After extensive renovations and other preparations, she was ready to open. Her goal was to offer the community and surrounding area a family-friendly, relaxed place to enjoy a good meal or dessert with the good old-fashioned atmosphere of a local ice cream shop.
Since opening, she has welcomed adults and children of all ages to come and select from chocolate, vanilla or twist soft serve ice cream and a variety of over 40 different toppings to create custom dessert combinations. From waffle cones, sno-cones, parfaits, malts, shakes, slushies, fried ice cream, ice cream bars and sandwiches, banana boats, whirlwinds and the famous “Pierce Pounder,” there is a treat for every taste.
“A lot of the ice cream dessert items we offer, I make myself including waffle cones, brownie and churro bowls, fried ice cream, chocolate covered bananas and cookie sandwiches.”
And the delicious tastes don’t stop with dessert! J’s offers a full menu of burgers, sandwiches and sides—from staples such as the fresh, never frozen bacon cheeseburger, BLT, chicken strips and swiss mushroom burger, to seasonal items such as the BBQ pork sandwich, patty melt, and Rueben sandwich, to their always popular deep-fried Cheese Frenchee using the famous King’s restaurant recipe.
J’s is also open for breakfast on Sundays from 10 a.m. to 2:00 p.m. Popular breakfast items include omelets, biscuits and gravy, French toast and pancakes, and cinnamon rolls.
Backus also points out that they take orders for a wide-variety of specially made cream cheese mints and Christmas cookies. A host of different mint flavors and shapes can be special ordered for events and special occasions.
J’s relies heavily on local students to help staff the business, so their hours vary throughout the year depending on school schedules. However, she is grateful for their willingness to work and support the family-friendly atmosphere.

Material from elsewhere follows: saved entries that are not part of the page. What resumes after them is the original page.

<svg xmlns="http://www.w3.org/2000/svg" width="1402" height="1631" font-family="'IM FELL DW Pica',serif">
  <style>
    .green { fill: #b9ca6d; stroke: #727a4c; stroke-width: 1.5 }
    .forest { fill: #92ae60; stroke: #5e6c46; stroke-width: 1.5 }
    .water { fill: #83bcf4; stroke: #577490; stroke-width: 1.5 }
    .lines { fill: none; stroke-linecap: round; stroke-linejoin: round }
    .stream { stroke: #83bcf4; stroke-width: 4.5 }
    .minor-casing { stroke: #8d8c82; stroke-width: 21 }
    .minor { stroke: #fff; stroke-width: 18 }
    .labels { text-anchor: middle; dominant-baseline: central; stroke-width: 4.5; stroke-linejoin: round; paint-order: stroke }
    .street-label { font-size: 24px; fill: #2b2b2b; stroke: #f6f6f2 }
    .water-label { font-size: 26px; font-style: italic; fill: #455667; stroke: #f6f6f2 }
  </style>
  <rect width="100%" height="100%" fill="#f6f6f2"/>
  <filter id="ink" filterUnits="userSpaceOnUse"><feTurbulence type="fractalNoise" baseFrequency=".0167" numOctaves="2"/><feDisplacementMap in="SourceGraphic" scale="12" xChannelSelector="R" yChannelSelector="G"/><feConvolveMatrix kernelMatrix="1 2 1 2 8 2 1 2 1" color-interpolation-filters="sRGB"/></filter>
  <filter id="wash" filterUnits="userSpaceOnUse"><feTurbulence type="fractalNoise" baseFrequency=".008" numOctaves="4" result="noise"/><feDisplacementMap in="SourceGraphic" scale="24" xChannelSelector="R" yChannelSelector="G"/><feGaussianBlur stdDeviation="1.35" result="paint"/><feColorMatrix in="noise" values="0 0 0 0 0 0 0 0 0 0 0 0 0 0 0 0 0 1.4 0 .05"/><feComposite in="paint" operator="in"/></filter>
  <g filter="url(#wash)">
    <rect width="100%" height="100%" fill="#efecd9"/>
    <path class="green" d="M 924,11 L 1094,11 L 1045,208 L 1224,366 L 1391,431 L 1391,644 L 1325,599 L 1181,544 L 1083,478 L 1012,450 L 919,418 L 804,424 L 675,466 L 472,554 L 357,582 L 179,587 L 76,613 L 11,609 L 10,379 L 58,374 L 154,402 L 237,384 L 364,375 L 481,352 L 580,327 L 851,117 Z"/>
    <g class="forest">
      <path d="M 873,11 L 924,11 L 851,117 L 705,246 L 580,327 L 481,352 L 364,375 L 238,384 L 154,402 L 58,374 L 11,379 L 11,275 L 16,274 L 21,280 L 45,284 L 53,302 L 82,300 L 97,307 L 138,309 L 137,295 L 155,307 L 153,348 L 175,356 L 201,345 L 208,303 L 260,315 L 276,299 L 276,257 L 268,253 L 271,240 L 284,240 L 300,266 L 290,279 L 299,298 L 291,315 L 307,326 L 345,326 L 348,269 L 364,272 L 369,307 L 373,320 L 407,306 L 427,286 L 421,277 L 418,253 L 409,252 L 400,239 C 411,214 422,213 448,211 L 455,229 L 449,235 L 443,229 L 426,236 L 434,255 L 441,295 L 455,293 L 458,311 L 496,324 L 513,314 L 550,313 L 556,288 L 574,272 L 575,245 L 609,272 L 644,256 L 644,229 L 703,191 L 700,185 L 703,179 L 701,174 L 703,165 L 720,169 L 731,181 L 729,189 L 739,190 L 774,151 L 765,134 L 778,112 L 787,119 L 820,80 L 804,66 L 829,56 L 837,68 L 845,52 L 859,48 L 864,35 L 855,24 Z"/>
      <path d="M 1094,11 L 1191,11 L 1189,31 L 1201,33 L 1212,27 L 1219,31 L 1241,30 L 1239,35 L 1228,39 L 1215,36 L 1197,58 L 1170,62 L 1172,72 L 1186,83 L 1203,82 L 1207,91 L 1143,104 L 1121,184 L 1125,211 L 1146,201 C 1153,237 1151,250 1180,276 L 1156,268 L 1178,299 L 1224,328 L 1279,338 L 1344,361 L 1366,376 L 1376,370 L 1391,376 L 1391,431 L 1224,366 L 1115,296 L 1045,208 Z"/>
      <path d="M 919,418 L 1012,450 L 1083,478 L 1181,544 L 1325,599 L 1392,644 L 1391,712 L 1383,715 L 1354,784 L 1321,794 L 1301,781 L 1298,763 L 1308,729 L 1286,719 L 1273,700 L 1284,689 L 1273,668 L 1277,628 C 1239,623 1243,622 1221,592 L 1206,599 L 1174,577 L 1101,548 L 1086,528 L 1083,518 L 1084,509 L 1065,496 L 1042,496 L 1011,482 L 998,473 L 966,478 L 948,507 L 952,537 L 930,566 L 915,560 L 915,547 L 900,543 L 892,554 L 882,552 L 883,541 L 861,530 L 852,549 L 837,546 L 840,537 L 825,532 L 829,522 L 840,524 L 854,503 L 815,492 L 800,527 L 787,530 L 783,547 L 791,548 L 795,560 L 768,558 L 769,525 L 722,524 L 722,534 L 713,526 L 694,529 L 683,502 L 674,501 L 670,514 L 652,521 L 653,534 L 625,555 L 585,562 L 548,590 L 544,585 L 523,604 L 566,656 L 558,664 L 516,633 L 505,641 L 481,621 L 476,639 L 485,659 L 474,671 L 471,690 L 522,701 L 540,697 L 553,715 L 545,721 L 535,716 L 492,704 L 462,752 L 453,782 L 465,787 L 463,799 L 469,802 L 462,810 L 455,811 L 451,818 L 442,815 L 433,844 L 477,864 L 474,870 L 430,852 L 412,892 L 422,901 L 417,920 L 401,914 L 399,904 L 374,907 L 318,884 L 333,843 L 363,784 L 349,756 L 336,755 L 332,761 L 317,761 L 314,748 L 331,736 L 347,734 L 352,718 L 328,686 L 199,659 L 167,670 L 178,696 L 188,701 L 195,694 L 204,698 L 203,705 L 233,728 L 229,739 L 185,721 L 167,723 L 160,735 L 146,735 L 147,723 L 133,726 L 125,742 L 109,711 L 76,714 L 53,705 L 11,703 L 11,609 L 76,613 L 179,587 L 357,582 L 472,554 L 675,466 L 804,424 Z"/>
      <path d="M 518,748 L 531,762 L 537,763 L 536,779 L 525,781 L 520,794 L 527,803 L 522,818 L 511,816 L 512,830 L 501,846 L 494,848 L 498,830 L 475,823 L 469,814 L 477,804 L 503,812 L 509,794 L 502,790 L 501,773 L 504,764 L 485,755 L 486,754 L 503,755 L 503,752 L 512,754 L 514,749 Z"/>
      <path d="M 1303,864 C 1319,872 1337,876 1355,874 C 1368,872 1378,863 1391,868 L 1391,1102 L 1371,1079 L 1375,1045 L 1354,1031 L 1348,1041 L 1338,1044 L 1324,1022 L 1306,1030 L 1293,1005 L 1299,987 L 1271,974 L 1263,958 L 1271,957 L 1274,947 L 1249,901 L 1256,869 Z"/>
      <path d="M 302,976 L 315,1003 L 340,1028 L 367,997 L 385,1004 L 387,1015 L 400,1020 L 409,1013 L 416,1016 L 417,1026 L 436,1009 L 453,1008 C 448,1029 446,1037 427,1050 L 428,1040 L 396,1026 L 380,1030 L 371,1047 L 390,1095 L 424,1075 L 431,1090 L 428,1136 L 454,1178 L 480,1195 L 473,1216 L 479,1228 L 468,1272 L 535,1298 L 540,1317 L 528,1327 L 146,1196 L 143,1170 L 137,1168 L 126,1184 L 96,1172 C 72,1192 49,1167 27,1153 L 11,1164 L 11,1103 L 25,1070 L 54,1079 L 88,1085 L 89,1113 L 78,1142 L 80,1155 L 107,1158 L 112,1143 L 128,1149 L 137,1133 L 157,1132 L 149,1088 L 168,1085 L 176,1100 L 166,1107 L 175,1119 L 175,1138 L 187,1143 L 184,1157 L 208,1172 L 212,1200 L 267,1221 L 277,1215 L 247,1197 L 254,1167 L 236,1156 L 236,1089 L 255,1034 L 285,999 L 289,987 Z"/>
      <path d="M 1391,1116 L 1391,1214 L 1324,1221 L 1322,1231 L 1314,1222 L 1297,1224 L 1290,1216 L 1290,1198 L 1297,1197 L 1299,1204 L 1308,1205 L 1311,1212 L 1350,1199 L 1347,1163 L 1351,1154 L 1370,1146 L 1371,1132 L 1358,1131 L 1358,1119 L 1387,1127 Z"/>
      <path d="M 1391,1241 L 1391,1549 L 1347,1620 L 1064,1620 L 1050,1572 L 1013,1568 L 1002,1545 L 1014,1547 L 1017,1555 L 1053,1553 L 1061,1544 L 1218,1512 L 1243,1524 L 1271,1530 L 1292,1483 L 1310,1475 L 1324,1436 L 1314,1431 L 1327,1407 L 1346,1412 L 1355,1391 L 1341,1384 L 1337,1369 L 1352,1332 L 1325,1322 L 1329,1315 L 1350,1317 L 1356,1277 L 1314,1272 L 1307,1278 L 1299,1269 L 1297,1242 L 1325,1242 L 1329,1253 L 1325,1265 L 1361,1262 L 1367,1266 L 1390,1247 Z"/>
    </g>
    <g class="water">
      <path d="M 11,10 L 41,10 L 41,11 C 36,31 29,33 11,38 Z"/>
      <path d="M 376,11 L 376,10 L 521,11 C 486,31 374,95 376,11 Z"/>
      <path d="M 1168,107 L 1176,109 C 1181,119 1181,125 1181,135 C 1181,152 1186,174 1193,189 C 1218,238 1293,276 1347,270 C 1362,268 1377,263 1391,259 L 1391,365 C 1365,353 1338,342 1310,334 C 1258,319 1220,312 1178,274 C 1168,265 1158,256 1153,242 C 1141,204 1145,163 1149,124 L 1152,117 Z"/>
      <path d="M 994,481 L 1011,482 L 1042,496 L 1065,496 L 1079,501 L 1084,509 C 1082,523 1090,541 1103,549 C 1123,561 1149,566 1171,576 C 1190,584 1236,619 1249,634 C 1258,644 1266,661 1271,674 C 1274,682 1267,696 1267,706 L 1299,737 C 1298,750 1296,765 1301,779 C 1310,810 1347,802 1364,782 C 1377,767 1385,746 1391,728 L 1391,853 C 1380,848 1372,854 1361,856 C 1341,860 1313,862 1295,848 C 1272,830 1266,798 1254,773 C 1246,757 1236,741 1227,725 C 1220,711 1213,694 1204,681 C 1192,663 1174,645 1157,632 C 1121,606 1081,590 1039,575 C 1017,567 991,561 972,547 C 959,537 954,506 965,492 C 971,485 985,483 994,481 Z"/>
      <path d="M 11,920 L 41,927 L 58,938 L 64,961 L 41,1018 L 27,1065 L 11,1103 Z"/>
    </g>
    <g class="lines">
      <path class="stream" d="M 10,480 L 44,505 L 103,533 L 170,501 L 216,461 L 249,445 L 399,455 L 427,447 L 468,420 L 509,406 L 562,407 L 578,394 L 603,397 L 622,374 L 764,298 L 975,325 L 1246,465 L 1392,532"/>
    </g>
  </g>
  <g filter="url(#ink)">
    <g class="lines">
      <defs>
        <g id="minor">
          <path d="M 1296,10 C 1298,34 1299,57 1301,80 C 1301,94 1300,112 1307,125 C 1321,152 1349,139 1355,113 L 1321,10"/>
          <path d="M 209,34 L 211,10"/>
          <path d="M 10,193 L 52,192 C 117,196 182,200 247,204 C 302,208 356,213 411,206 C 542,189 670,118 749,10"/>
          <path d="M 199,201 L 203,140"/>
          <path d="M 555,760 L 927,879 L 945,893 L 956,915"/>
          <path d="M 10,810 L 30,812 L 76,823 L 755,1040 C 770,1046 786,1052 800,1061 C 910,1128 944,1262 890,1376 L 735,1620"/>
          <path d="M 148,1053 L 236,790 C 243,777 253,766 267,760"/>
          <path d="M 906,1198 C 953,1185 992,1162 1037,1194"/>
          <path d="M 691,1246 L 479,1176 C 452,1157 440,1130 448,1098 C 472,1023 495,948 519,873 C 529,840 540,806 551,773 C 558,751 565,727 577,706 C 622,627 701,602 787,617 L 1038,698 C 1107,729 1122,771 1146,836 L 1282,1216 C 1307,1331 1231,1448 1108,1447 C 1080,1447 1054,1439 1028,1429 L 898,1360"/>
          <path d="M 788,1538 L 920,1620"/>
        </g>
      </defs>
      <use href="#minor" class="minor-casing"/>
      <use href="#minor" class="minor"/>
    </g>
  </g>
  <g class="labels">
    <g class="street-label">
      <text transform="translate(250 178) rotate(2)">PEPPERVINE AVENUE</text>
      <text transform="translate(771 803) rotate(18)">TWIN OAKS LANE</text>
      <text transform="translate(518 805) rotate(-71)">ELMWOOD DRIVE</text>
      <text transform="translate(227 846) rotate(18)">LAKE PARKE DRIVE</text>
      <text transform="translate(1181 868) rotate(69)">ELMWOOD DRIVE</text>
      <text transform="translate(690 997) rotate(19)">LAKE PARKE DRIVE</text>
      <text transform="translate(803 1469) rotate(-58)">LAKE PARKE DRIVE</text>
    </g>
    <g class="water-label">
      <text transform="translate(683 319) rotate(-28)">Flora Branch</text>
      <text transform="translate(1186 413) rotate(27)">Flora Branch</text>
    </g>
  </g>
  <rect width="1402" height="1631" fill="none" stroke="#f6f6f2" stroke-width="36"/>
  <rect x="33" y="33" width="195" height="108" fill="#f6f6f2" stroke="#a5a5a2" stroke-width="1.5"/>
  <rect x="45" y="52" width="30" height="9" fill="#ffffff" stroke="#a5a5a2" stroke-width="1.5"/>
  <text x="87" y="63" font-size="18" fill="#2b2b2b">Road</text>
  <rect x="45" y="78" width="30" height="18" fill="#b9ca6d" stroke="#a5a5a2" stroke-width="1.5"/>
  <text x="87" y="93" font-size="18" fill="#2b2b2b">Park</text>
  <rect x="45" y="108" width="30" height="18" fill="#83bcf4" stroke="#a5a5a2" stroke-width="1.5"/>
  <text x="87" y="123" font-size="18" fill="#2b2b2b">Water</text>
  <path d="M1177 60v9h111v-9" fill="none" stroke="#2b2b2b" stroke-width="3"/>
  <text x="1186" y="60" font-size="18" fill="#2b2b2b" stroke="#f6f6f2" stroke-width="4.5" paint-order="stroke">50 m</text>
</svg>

She has really seen this attitude of fun and friendliness flourish as they offer the “Pierce Pounder” challenge. The
Pierce Pounder consists of a pound of ice cream atop a chocolate chip cookie or brownie with 3-5 ice cream toppings and a cherry added on top. The challenge is that anyone who can eat the entire sundae in any amount of time and keep it down within five minutes of finishing, gets their picture taken and placed on their special wall. Backus says they’ve had over 65 people complete the challenge so far, and many more that have attempted.
For Backus, owning and running the shop fits her personality perfectly as she is always eager to meet new people, talk with customers and get to know them even for just a little while. She has witnessed the positive effect offering this type of business has for her patrons.
“One thing I love most is seeing the way it makes a child’s or adult’s eyes dance when you hand them their ice cream. It’s that joy and spark that is really neat. I think the kid in all of us loves ice cream and the fun that comes with the ability to create our own unique treat.”
Backus is always looking for new ways to help keep things fun and bring something new to her customers—such as adding Sunday breakfast, participating in the Nebraska Passport tourism program, or promotions where the 2,019th cone ordered is free. She is now also offering customers the option to sign up online to receive discounts and birthday specials, which includes a free special sundae on your birthday.
Her hope is that she can continue to offer the homey and comfortable atmosphere of the old-time ice cream parlor of yesteryear—where a good meal or treat can be warmly shared together with family and friends.